Start of Given information
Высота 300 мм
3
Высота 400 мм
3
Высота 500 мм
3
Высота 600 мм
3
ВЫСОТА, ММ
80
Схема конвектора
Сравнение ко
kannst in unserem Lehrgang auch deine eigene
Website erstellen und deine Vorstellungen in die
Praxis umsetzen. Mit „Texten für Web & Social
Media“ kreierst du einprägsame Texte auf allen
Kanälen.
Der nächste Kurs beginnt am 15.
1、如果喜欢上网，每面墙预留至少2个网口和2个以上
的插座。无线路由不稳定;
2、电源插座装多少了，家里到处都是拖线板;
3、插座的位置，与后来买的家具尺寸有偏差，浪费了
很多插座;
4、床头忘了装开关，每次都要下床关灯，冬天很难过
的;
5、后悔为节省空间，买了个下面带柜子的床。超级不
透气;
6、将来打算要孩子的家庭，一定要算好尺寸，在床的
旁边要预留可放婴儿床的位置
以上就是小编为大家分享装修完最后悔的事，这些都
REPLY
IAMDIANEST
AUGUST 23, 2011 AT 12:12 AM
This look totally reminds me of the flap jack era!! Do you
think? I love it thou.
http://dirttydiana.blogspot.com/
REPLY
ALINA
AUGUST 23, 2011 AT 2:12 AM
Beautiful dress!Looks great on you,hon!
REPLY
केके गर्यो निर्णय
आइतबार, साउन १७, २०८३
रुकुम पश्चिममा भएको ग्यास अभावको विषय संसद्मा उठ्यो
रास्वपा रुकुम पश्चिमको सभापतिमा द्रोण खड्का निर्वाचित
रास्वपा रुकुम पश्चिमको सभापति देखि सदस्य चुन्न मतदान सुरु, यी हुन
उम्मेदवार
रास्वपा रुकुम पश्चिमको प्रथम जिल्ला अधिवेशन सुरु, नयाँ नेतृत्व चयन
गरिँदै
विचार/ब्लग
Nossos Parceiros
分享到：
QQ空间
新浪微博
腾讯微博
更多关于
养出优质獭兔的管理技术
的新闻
End of Given information
*Activity*: Reprint the complete listing exactly.

*Solution below*:
Высота 300 мм
3
Высота 400 мм
3
Высота 500 мм
3
Высота 600 мм
3
ВЫСОТА, ММ
80
Схема конвектора
Сравнение ко
kannst in unserem Lehrgang auch deine eigene
Website erstellen und deine Vorstellungen in die
Praxis umsetzen. Mit „Texten für Web & Social
Media“ kreierst du einprägsame Texte auf allen
Kanälen.
Der nächste Kurs beginnt am 15.
1、如果喜欢上网，每面墙预留至少2个网口和2个以上
的插座。无线路由不稳定;
2、电源插座装多少了，家里到处都是拖线板;
3、插座的位置，与后来买的家具尺寸有偏差，浪费了
很多插座;
4、床头忘了装开关，每次都要下床关灯，冬天很难过
的;
5、后悔为节省空间，买了个下面带柜子的床。超级不
透气;
6、将来打算要孩子的家庭，一定要算好尺寸，在床的
旁边要预留可放婴儿床的位置
以上就是小编为大家分享装修完最后悔的事，这些都
REPLY
IAMDIANEST
AUGUST 23, 2011 AT 12:12 AM
This look totally reminds me of the flap jack era!! Do you
think? I love it thou.
http://dirttydiana.blogspot.com/
REPLY
ALINA
AUGUST 23, 2011 AT 2:12 AM
Beautiful dress!Looks great on you,hon!
REPLY
केके गर्यो निर्णय
आइतबार, साउन १७, २०८३
रुकुम पश्चिममा भएको ग्यास अभावको विषय संसद्मा उठ्यो
रास्वपा रुकुम पश्चिमको सभापतिमा द्रोण खड्का निर्वाचित
रास्वपा रुकुम पश्चिमको सभापति देखि सदस्य चुन्न मतदान सुरु, यी हुन
उम्मेदवार
रास्वपा रुकुम पश्चिमको प्रथम जिल्ला अधिवेशन सुरु, नयाँ नेतृत्व चयन
गरिँदै
विचार/ब्लग
Nossos Parceiros
分享到：
QQ空间
新浪微博
腾讯微博
更多关于
养出优质獭兔的管理技术
的新闻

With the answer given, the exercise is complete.